» What to produce
Put every line from the rows below into a Markdown table with two columns, No. and Line. Number the lines in order and leave out any blank lines.

» Excerpted records
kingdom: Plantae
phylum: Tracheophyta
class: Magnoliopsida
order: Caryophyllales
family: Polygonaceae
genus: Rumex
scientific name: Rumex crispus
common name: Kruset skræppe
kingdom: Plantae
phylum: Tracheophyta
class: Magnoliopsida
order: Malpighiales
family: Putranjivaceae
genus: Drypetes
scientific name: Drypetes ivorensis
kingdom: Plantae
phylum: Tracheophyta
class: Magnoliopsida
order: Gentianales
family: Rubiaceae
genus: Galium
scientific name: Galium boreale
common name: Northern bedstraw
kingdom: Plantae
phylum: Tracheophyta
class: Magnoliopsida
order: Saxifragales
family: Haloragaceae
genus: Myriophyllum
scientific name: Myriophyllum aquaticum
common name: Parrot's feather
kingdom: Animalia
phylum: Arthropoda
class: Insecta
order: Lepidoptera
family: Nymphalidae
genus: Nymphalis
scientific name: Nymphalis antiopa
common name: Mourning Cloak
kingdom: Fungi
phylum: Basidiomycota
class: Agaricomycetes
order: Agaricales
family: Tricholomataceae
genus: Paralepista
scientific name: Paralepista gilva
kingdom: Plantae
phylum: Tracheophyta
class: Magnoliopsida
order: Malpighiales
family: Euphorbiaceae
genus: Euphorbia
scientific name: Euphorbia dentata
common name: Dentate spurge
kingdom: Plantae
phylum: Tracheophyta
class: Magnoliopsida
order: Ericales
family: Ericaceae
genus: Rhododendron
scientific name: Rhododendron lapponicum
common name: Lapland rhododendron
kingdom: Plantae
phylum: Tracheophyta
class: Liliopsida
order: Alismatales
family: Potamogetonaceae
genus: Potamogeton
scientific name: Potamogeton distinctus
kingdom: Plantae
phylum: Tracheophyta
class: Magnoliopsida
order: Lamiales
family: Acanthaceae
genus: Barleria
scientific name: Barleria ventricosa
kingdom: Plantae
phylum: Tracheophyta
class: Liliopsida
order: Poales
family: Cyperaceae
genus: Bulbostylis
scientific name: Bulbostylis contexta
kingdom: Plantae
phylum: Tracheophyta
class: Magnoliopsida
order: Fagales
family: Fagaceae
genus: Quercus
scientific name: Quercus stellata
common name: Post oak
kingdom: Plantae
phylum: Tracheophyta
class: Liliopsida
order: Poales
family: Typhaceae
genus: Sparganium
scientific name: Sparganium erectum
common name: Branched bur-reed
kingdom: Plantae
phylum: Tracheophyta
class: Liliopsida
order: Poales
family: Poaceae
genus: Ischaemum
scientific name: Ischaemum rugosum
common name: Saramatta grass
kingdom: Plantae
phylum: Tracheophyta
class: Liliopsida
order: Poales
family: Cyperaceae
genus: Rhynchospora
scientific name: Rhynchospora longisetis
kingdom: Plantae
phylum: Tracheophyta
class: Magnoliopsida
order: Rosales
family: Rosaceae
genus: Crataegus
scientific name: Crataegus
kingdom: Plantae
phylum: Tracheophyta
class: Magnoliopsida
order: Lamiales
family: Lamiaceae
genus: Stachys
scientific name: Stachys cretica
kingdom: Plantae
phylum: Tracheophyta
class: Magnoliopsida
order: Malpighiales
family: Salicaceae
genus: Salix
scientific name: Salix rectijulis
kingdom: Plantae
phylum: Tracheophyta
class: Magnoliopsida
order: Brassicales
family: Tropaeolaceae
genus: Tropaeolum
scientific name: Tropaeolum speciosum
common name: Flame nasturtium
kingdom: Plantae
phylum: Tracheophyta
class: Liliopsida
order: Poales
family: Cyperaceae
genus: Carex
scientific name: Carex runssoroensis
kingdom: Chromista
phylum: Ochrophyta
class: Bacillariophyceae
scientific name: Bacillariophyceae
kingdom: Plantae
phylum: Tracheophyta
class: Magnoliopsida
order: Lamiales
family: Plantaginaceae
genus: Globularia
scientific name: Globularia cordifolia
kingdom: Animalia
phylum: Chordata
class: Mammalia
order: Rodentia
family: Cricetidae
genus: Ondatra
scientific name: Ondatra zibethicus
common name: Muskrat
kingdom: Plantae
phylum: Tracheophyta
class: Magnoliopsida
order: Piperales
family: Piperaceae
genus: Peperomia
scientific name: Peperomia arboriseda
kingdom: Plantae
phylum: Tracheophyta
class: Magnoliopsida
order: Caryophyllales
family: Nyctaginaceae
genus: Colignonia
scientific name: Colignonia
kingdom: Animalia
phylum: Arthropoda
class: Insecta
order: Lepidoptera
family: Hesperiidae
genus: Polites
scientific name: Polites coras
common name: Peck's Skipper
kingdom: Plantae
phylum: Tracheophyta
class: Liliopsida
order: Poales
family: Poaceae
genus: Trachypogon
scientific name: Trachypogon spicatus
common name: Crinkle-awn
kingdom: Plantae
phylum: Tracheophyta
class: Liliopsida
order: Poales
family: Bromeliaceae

» Task response
| No. | Line |
|---|---|
| 1 | kingdom: Plantae |
| 2 | phylum: Tracheophyta |
| 3 | class: Magnoliopsida |
| 4 | order: Caryophyllales |
| 5 | family: Polygonaceae |
| 6 | genus: Rumex |
| 7 | scientific name: Rumex crispus |
| 8 | common name: Kruset skræppe |
| 9 | kingdom: Plantae |
| 10 | phylum: Tracheophyta |
| 11 | class: Magnoliopsida |
| 12 | order: Malpighiales |
| 13 | family: Putranjivaceae |
| 14 | genus: Drypetes |
| 15 | scientific name: Drypetes ivorensis |
| 16 | kingdom: Plantae |
| 17 | phylum: Tracheophyta |
| 18 | class: Magnoliopsida |
| 19 | order: Gentianales |
| 20 | family: Rubiaceae |
| 21 | genus: Galium |
| 22 | scientific name: Galium boreale |
| 23 | common name: Northern bedstraw |
| 24 | kingdom: Plantae |
| 25 | phylum: Tracheophyta |
| 26 | class: Magnoliopsida |
| 27 | order: Saxifragales |
| 28 | family: Haloragaceae |
| 29 | genus: Myriophyllum |
| 30 | scientific name: Myriophyllum aquaticum |
| 31 | common name: Parrot's feather |
| 32 | kingdom: Animalia |
| 33 | phylum: Arthropoda |
| 34 | class: Insecta |
| 35 | order: Lepidoptera |
| 36 | family: Nymphalidae |
| 37 | genus: Nymphalis |
| 38 | scientific name: Nymphalis antiopa |
| 39 | common name: Mourning Cloak |
| 40 | kingdom: Fungi |
| 41 | phylum: Basidiomycota |
| 42 | class: Agaricomycetes |
| 43 | order: Agaricales |
| 44 | family: Tricholomataceae |
| 45 | genus: Paralepista |
| 46 | scientific name: Paralepista gilva |
| 47 | kingdom: Plantae |
| 48 | phylum: Tracheophyta |
| 49 | class: Magnoliopsida |
| 50 | order: Malpighiales |
| 51 | family: Euphorbiaceae |
| 52 | genus: Euphorbia |
| 53 | scientific name: Euphorbia dentata |
| 54 | common name: Dentate spurge |
| 55 | kingdom: Plantae |
| 56 | phylum: Tracheophyta |
| 57 | class: Magnoliopsida |
| 58 | order: Ericales |
| 59 | family: Ericaceae |
| 60 | genus: Rhododendron |
| 61 | scientific name: Rhododendron lapponicum |
| 62 | common name: Lapland rhododendron |
| 63 | kingdom: Plantae |
| 64 | phylum: Tracheophyta |
| 65 | class: Liliopsida |
| 66 | order: Alismatales |
| 67 | family: Potamogetonaceae |
| 68 | genus: Potamogeton |
| 69 | scientific name: Potamogeton distinctus |
| 70 | kingdom: Plantae |
| 71 | phylum: Tracheophyta |
| 72 | class: Magnoliopsida |
| 73 | order: Lamiales |
| 74 | family: Acanthaceae |
| 75 | genus: Barleria |
| 76 | scientific name: Barleria ventricosa |
| 77 | kingdom: Plantae |
| 78 | phylum: Tracheophyta |
| 79 | class: Liliopsida |
| 80 | order: Poales |
| 81 | family: Cyperaceae |
| 82 | genus: Bulbostylis |
| 83 | scientific name: Bulbostylis contexta |
| 84 | kingdom: Plantae |
| 85 | phylum: Tracheophyta |
| 86 | class: Magnoliopsida |
| 87 | order: Fagales |
| 88 | family: Fagaceae |
| 89 | genus: Quercus |
| 90 | scientific name: Quercus stellata |
| 91 | common name: Post oak |
| 92 | kingdom: Plantae |
| 93 | phylum: Tracheophyta |
| 94 | class: Liliopsida |
| 95 | order: Poales |
| 96 | family: Typhaceae |
| 97 | genus: Sparganium |
| 98 | scientific name: Sparganium erectum |
| 99 | common name: Branched bur-reed |
| 100 | kingdom: Plantae |
| 101 | phylum: Tracheophyta |
| 102 | class: Liliopsida |
| 103 | order: Poales |
| 104 | family: Poaceae |
| 105 | genus: Ischaemum |
| 106 | scientific name: Ischaemum rugosum |
| 107 | common name: Saramatta grass |
| 108 | kingdom: Plantae |
| 109 | phylum: Tracheophyta |
| 110 | class: Liliopsida |
| 111 | order: Poales |
| 112 | family: Cyperaceae |
| 113 | genus: Rhynchospora |
| 114 | scientific name: Rhynchospora longisetis |
| 115 | kingdom: Plantae |
| 116 | phylum: Tracheophyta |
| 117 | class: Magnoliopsida |
| 118 | order: Rosales |
| 119 | family: Rosaceae |
| 120 | genus: Crataegus |
| 121 | scientific name: Crataegus |
| 122 | kingdom: Plantae |
| 123 | phylum: Tracheophyta |
| 124 | class: Magnoliopsida |
| 125 | order: Lamiales |
| 126 | family: Lamiaceae |
| 127 | genus: Stachys |
| 128 | scientific name: Stachys cretica |
| 129 | kingdom: Plantae |
| 130 | phylum: Tracheophyta |
| 131 | class: Magnoliopsida |
| 132 | order: Malpighiales |
| 133 | family: Salicaceae |
| 134 | genus: Salix |
| 135 | scientific name: Salix rectijulis |
| 136 | kingdom: Plantae |
| 137 | phylum: Tracheophyta |
| 138 | class: Magnoliopsida |
| 139 | order: Brassicales |
| 140 | family: Tropaeolaceae |
| 141 | genus: Tropaeolum |
| 142 | scientific name: Tropaeolum speciosum |
| 143 | common name: Flame nasturtium |
| 144 | kingdom: Plantae |
| 145 | phylum: Tracheophyta |
| 146 | class: Liliopsida |
| 147 | order: Poales |
| 148 | family: Cyperaceae |
| 149 | genus: Carex |
| 150 | scientific name: Carex runssoroensis |
| 151 | kingdom: Chromista |
| 152 | phylum: Ochrophyta |
| 153 | class: Bacillariophyceae |
| 154 | scientific name: Bacillariophyceae |
| 155 | kingdom: Plantae |
| 156 | phylum: Tracheophyta |
| 157 | class: Magnoliopsida |
| 158 | order: Lamiales |
| 159 | family: Plantaginaceae |
| 160 | genus: Globularia |
| 161 | scientific name: Globularia cordifolia |
| 162 | kingdom: Animalia |
| 163 | phylum: Chordata |
| 164 | class: Mammalia |
| 165 | order: Rodentia |
| 166 | family: Cricetidae |
| 167 | genus: Ondatra |
| 168 | scientific name: Ondatra zibethicus |
| 169 | common name: Muskrat |
| 170 | kingdom: Plantae |
| 171 | phylum: Tracheophyta |
| 172 | class: Magnoliopsida |
| 173 | order: Piperales |
| 174 | family: Piperaceae |
| 175 | genus: Peperomia |
| 176 | scientific name: Peperomia arboriseda |
| 177 | kingdom: Plantae |
| 178 | phylum: Tracheophyta |
| 179 | class: Magnoliopsida |
| 180 | order: Caryophyllales |
| 181 | family: Nyctaginaceae |
| 182 | genus: Colignonia |
| 183 | scientific name: Colignonia |
| 184 | kingdom: Animalia |
| 185 | phylum: Arthropoda |
| 186 | class: Insecta |
| 187 | order: Lepidoptera |
| 188 | family: Hesperiidae |
| 189 | genus: Polites |
| 190 | scientific name: Polites coras |
| 191 | common name: Peck's Skipper |
| 192 | kingdom: Plantae |
| 193 | phylum: Tracheophyta |
| 194 | class: Liliopsida |
| 195 | order: Poales |
| 196 | family: Poaceae |
| 197 | genus: Trachypogon |
| 198 | scientific name: Trachypogon spicatus |
| 199 | common name: Crinkle-awn |
| 200 | kingdom: Plantae |
| 201 | phylum: Tracheophyta |
| 202 | class: Liliopsida |
| 203 | order: Poales |
| 204 | family: Bromeliaceae |